Work to be completed :: Take each line of the data that contains the string "lines" and copy it.
Supplied entries Start Marker
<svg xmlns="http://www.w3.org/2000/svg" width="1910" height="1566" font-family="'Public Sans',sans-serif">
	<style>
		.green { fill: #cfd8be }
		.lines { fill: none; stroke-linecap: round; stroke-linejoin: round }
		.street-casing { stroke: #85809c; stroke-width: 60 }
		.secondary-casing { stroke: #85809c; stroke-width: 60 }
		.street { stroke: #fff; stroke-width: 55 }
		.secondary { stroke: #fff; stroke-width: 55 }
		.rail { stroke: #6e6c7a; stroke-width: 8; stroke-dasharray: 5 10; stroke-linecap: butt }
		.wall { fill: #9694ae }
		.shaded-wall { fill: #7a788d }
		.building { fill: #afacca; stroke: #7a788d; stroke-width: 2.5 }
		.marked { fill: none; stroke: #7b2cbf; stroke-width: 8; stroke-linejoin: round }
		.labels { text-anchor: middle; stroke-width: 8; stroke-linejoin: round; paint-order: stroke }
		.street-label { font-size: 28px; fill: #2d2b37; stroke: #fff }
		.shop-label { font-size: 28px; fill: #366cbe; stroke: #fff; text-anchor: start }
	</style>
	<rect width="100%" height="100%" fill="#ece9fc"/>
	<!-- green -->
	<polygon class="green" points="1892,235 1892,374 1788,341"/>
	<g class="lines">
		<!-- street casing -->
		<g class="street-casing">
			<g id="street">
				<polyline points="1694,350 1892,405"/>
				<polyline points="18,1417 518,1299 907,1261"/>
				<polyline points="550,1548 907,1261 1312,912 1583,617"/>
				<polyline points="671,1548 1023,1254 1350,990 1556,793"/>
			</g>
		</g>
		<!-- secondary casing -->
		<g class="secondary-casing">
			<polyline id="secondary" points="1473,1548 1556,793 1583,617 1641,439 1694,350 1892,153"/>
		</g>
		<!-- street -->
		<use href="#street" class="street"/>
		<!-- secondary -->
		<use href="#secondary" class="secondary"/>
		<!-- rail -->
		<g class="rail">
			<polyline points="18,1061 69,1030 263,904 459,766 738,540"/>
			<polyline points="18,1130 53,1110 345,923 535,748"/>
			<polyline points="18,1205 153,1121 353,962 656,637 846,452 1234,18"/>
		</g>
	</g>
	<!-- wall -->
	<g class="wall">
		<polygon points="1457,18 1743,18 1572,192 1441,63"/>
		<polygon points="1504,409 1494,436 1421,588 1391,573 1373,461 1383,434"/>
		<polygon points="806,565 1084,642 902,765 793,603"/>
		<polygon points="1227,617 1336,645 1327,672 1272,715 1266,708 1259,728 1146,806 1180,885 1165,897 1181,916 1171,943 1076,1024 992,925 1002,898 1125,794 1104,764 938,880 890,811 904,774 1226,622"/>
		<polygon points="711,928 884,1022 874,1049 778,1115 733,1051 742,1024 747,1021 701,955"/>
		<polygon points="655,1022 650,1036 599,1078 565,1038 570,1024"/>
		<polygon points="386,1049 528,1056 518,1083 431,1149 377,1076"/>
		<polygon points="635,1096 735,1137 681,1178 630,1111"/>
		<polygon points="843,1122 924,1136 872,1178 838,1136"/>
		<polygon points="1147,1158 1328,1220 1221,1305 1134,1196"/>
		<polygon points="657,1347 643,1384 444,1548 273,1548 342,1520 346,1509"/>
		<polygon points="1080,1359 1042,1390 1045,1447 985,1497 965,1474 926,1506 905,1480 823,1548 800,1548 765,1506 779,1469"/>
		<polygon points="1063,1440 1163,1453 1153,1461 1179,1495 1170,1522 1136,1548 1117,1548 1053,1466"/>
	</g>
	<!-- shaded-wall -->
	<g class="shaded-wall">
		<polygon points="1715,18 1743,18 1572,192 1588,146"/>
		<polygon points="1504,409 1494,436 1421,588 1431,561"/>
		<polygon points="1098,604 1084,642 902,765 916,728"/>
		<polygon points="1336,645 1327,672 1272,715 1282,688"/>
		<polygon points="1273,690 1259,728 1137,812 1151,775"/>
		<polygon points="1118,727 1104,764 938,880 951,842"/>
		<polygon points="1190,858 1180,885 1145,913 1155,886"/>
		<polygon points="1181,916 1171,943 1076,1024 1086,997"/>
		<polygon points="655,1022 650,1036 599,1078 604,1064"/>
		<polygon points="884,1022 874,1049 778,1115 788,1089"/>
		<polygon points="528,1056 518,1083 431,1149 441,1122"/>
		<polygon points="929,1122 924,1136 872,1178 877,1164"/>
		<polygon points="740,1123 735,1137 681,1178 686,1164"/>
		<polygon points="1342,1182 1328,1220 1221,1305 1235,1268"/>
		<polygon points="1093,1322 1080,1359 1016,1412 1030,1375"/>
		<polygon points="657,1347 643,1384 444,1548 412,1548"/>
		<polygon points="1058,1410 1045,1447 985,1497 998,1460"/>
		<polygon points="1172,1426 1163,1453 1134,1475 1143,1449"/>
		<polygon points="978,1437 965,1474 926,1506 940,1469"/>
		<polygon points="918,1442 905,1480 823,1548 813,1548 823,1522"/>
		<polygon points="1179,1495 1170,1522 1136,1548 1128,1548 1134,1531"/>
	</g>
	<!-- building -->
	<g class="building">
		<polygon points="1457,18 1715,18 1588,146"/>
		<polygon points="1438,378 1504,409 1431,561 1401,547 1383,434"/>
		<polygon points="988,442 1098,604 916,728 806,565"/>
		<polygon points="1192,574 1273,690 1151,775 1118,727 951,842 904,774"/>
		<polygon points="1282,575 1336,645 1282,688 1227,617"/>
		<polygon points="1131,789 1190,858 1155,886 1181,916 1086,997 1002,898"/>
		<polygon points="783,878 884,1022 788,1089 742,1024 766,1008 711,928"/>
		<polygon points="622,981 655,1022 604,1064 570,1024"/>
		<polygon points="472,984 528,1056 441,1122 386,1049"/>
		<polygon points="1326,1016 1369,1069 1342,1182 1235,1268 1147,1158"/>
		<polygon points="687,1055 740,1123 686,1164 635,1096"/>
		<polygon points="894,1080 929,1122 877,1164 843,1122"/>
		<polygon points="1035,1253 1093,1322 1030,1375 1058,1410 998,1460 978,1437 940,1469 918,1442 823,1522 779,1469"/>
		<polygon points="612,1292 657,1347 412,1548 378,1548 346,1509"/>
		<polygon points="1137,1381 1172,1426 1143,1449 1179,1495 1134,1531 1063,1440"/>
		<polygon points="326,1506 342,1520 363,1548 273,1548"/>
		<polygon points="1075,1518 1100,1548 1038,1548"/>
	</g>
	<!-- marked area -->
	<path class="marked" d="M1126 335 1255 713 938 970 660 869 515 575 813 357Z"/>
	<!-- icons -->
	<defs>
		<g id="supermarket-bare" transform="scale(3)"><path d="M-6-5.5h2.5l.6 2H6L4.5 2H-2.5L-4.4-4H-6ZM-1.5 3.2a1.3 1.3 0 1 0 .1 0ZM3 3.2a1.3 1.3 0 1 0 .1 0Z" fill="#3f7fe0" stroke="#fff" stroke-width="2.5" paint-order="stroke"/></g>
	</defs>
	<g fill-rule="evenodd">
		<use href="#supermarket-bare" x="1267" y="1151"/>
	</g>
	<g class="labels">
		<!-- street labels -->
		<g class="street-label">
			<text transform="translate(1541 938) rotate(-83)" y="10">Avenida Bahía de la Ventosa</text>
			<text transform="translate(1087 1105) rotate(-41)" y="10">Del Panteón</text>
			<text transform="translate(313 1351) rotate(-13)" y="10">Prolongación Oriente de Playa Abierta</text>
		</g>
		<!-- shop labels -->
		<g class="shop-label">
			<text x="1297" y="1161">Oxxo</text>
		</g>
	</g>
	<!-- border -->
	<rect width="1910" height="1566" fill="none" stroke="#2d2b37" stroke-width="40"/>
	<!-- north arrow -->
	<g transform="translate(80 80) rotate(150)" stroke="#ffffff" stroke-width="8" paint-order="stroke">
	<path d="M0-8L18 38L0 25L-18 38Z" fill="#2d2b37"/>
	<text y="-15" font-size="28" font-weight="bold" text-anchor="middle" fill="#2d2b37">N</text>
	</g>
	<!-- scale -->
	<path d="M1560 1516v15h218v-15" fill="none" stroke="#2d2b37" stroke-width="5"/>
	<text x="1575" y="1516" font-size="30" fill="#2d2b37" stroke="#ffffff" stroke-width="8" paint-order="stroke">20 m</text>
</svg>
Supplied entries End Marker
Worked solution ::
		.lines { fill: none; stroke-linecap: round; stroke-linejoin: round }
	<g class="lines">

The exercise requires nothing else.